[STORED DATA]

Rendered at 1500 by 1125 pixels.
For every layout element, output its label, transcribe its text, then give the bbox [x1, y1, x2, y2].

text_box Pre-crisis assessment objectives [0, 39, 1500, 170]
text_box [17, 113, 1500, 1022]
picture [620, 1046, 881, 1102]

[/STORED DATA]

■ **THE TASK**
Nothing but the lines from the one with "For every layout" through the end of the data above should be reproduced, each exactly, both ends included.

■ **OUTPUT FOR THIS TASK**
For every layout element, output its label, transcribe its text, then give the bbox [x1, y1, x2, y2].

text_box Pre-crisis assessment objectives [0, 39, 1500, 170]
text_box [17, 113, 1500, 1022]
picture [620, 1046, 881, 1102]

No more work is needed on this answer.